THE BACKWARD REVIEWER
William F. Deeck

E. C. R. LORAC – I Could Murder Her.

Doubleday Crime Club, US, hardcover, 1951. Hardcover reprint: Detective Book Club, 3-in-1 edition, April 1952. Paperback reprint: Popular Library, no date [ca. 1960]. Originally published in the UK by Collins Crime Club, 1951, as Murder of a Martinet.

E. C. R. LORAC I Could Murder Her

   Muriel Farrington is a domineering woman who, unfortunately for them, has her entire family living with her in her stately home. She tries, often successfully, to run the lives of her children, her stepchildren, her in-laws, and her husband, and she seems to be despised by all except her husband and one son.

   When she is found dead one morning in her bed, the family doctor, who is old, ill, and hasn’t been very able for years, is unable to attend and bestow a certificate, which he would have done without investigation or thought.

   A younger, more able and perceptive doctor has to be called in, to the shock of whoever the murderer was, and he does not find the death natural.

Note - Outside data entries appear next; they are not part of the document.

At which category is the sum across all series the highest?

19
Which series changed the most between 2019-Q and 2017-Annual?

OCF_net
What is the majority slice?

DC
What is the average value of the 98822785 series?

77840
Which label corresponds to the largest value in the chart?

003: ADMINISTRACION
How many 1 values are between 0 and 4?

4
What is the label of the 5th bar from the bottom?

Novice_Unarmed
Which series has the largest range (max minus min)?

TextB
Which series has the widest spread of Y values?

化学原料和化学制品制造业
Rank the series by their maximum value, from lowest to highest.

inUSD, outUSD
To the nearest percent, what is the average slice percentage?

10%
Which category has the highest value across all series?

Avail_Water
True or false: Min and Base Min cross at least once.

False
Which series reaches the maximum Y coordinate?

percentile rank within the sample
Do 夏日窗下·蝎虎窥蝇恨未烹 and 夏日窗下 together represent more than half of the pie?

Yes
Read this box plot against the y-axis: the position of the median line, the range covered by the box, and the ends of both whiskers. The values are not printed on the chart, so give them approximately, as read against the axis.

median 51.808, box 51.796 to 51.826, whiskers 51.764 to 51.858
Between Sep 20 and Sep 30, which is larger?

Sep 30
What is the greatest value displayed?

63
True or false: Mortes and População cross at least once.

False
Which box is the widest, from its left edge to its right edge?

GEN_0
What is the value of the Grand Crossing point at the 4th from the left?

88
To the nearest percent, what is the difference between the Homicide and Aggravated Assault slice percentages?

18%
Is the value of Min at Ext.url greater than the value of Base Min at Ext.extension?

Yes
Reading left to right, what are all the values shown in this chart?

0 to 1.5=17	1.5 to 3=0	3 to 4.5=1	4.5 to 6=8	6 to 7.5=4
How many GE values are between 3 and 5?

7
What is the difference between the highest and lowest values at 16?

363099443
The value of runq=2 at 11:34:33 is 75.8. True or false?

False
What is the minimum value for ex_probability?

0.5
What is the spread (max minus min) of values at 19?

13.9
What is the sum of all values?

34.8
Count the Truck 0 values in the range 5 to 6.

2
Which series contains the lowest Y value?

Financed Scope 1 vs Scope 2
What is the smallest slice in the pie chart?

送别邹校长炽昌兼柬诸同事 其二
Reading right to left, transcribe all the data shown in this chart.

   A hypodermic puncture in her arm leads him to believe, correctly as it turns out, that someone has injected insulin into the woman. Since she was not suffering from diabetes, death was the inevitable result.

E. C. R. LORAC I Could Murder Her

   The characterizations of those in the household are well done, particularly the one of Mrs. Pinks, the charwoman. The motives of each of the family members who may have killed Muriel Farrington are set forth clearly.

   The investigator, Chief Inspector Macdonald of the C.I.D., a continuing character in many of Lorac’s novels, is not very distinct, however. He is quiet, kind, considerate, and an excellent investigator in his own way, but that’s all that is learned about him.

   Perhaps Lorac had delineated Macdonald in his earlier cases. Nonetheless, she could have taken a little more effort here to acquaint new readers with him.

   A fairish-play novel. The murderer was evident to me, and I don’t spot too many. The clues are psychological rather than physical.

– From The MYSTERY FANcier, Vol. 9, No. 3, May/June 1987.